We take 196 fathers of exactly two children.
I think we can agree that we'd expect 49 to have BB, 49 to have BG, 49 to have GB and 49 to have GG.

We ask them all to make a true statement about their children using the template "I have at least one [boy|girl]"

On average, we'd expect 98 of them to state "I have at least one boy" (because for 49 (BB) this is the only true statement they can make, 49 (GG) can't state this, and of the remaining 98 (BG, GB) we'd expect half to choose the boy statement and half to choose the girl statement)

Now we ask those 98 (49 BB and 49 (BG or GB) ) to make a true statement about their children of the form "I have at least one boy born on a [day of week]"

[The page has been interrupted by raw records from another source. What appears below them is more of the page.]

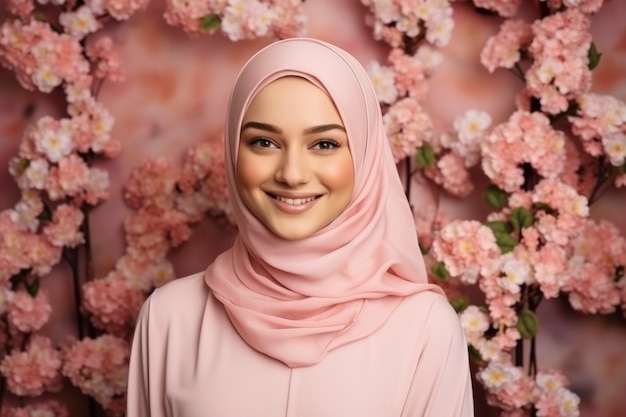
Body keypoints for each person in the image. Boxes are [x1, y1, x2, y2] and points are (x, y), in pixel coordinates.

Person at [126, 37, 474, 417]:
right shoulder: (170, 317)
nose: (292, 174)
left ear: (364, 153)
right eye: (264, 142)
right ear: (232, 151)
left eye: (324, 144)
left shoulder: (424, 329)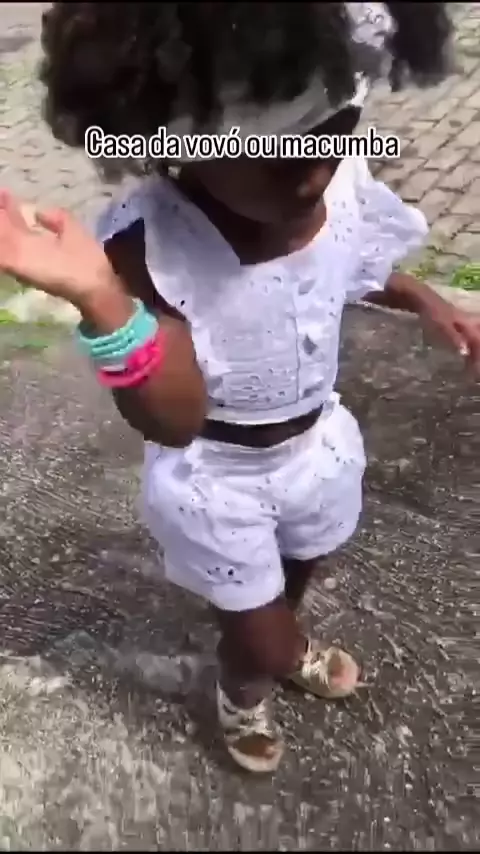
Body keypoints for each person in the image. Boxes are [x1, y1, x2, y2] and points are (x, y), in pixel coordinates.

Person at [1, 2, 478, 774]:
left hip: (317, 447)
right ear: (178, 144)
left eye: (333, 133)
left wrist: (427, 299)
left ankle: (276, 638)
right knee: (259, 640)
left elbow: (353, 259)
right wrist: (105, 303)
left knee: (299, 570)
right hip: (218, 481)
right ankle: (245, 687)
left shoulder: (338, 186)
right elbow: (176, 418)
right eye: (272, 153)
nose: (313, 168)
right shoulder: (149, 246)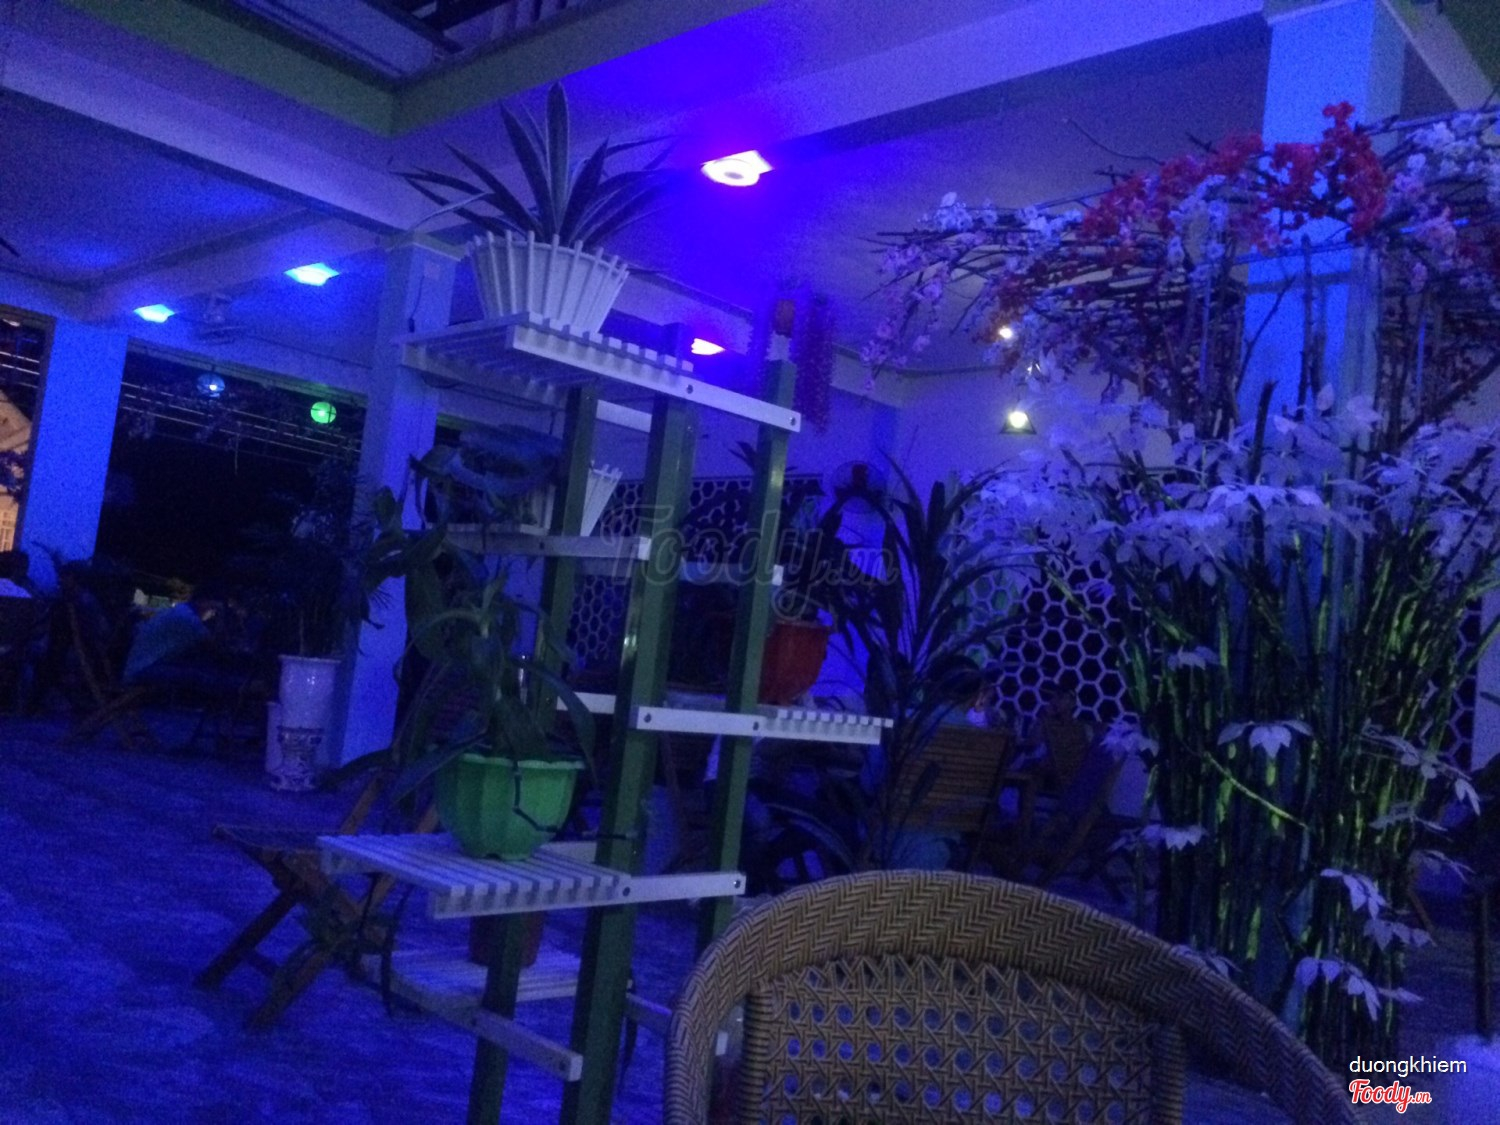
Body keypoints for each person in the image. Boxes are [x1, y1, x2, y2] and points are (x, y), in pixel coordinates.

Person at [1021, 679, 1096, 792]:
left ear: (1072, 703)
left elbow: (1080, 756)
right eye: (1053, 697)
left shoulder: (1082, 728)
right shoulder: (1044, 722)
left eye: (1060, 697)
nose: (1055, 701)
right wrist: (1044, 718)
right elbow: (1032, 744)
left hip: (1069, 778)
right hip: (1041, 774)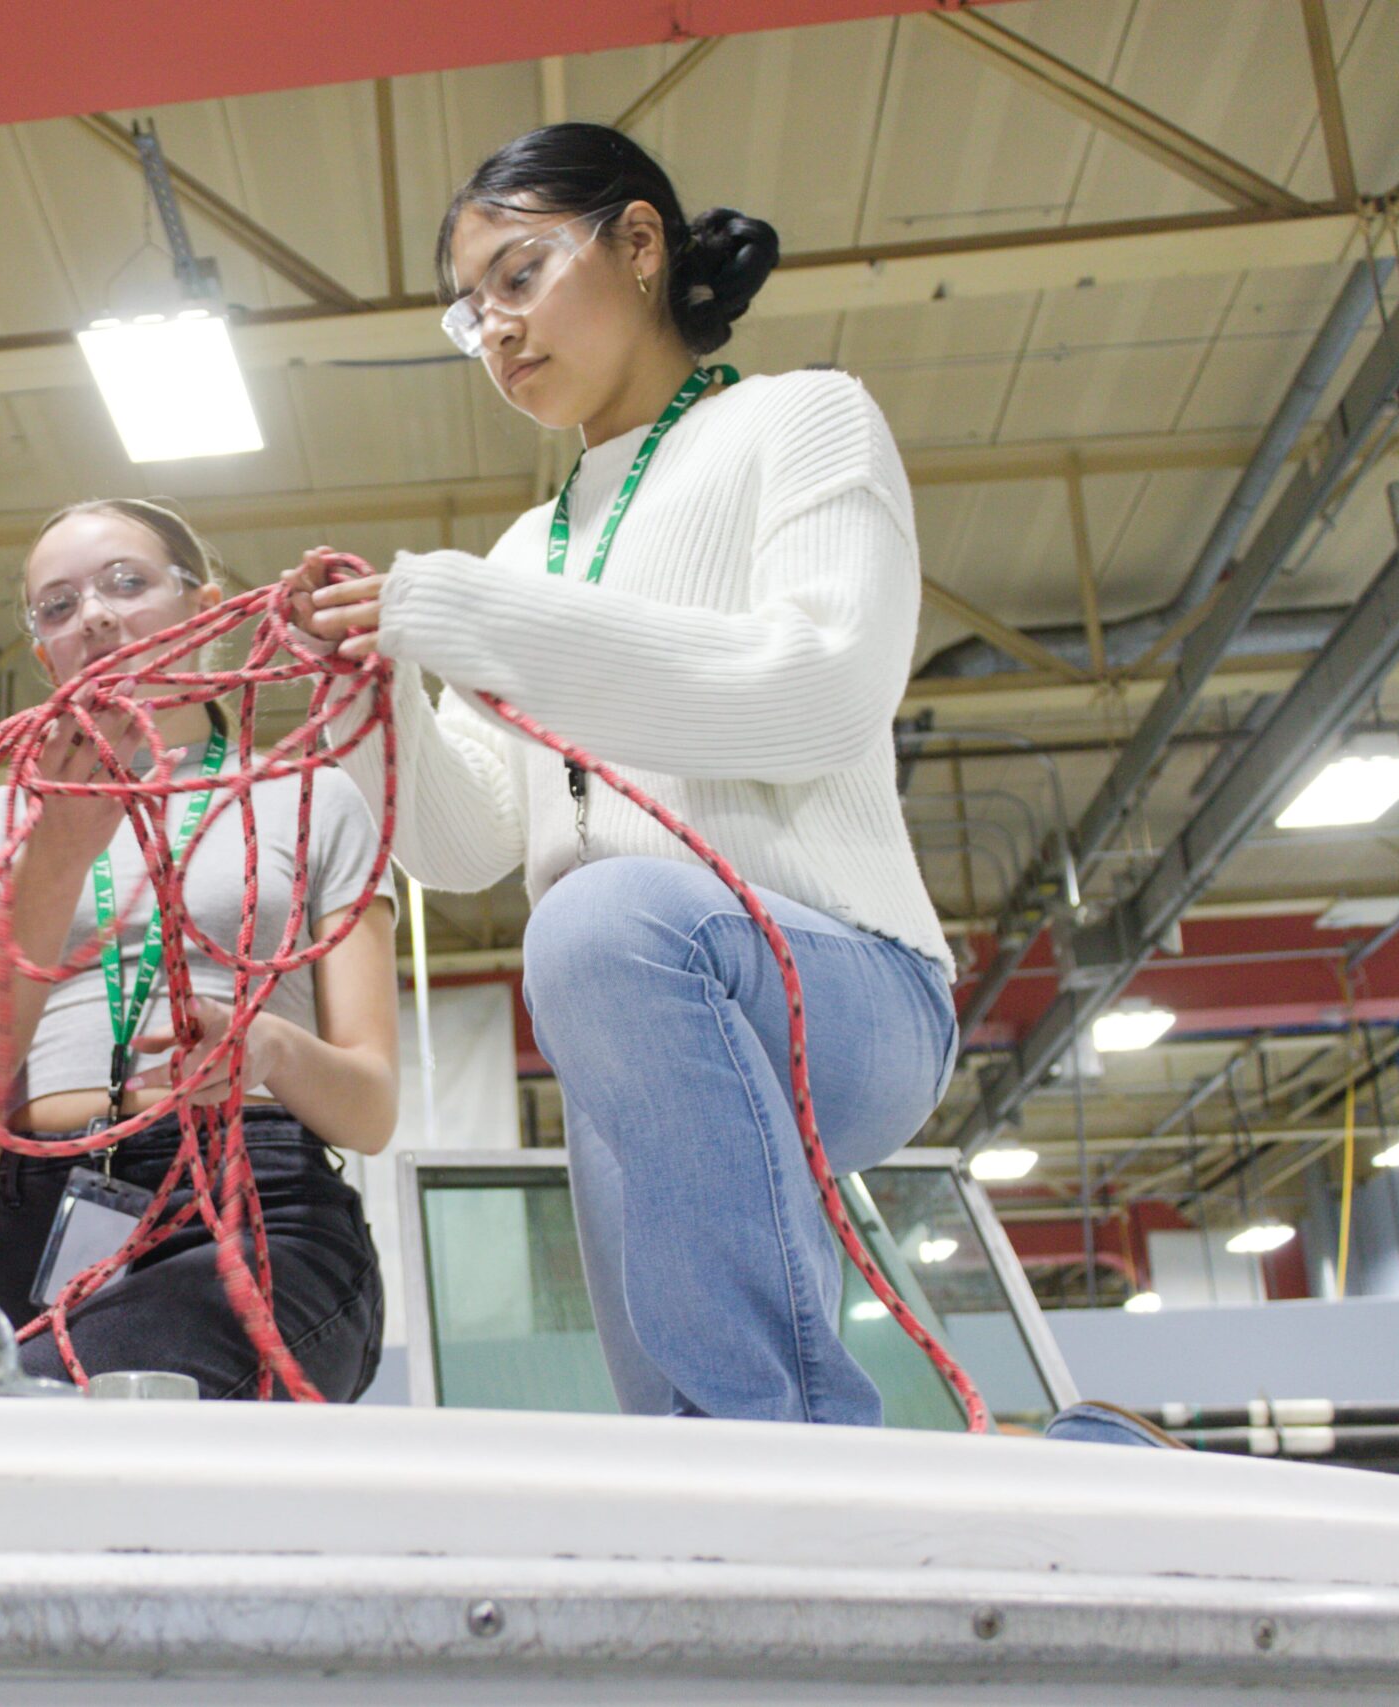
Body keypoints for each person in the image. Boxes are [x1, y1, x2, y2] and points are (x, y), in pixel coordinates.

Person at [287, 123, 959, 1428]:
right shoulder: (530, 544)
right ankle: (727, 1546)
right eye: (469, 313)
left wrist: (470, 616)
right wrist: (377, 690)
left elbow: (819, 691)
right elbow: (466, 841)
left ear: (639, 243)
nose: (496, 329)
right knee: (669, 1412)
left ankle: (811, 1450)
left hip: (850, 980)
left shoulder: (802, 419)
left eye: (521, 275)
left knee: (596, 920)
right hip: (634, 1005)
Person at [0, 499, 397, 1401]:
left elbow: (371, 1108)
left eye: (125, 583)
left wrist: (266, 1047)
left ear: (203, 606)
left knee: (65, 1411)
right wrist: (56, 854)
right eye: (58, 607)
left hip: (252, 1204)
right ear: (45, 656)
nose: (95, 616)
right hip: (41, 1211)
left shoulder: (314, 796)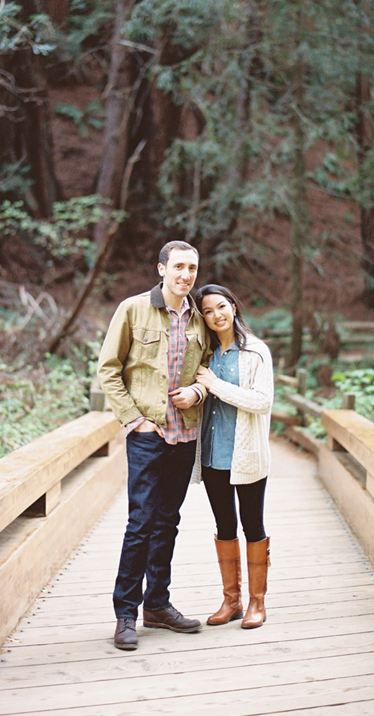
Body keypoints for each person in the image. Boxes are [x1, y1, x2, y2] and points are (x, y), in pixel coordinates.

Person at [97, 240, 211, 651]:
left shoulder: (200, 319)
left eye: (192, 268)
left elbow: (206, 373)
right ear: (161, 269)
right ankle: (125, 614)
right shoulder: (132, 309)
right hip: (148, 436)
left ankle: (157, 605)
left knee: (168, 521)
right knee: (140, 522)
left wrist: (197, 394)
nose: (186, 275)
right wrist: (134, 421)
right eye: (178, 266)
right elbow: (109, 370)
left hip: (185, 435)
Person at [190, 283, 275, 629]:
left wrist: (214, 385)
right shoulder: (205, 354)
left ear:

On average, we'd expect 14 to say "I have at least one boy born on a Tuesday". ( and 14 to say "..Wednesday, 14 say "Thursday", etc) And we'd of that 14, we'd expect to have 7 BB and 7 (GB or BG).

So now we have 14 fathers who've all made a true statement about their children "I have at least one boy born on a Tuesday". How many of them have BB? Exactly 1/2.

Now, let's take that same 196 fathers we started with. This time we /ask/ them "who has at least one boy?". This time we expect to get 147 saying yes - all 49 BB, 49 BG and 49 GB.

And now we ask those 147 "who has at least one boy born on a tuesday?"
We expect to get 7 BG and 7 GB saying yes, but we expect to get 13 BB saying yes, because either of their children could have been born on a Tuesday and their still have a boy born on a Tuesday.

So we now have 27 fathers who can all make a true statement about their children "I have at least one boy born on a Tuesday". But only 13/27 have BB - not 1/2.


So - we have the same information about each individual in each group - we just arrived at that information a different way. And the probability for individuals from each group having two boys is different, even through we know exactly the same information about them.

Well, actually, we don't have exactly the same information - we also know the information about how we obtained that information, and it's that that makes the difference.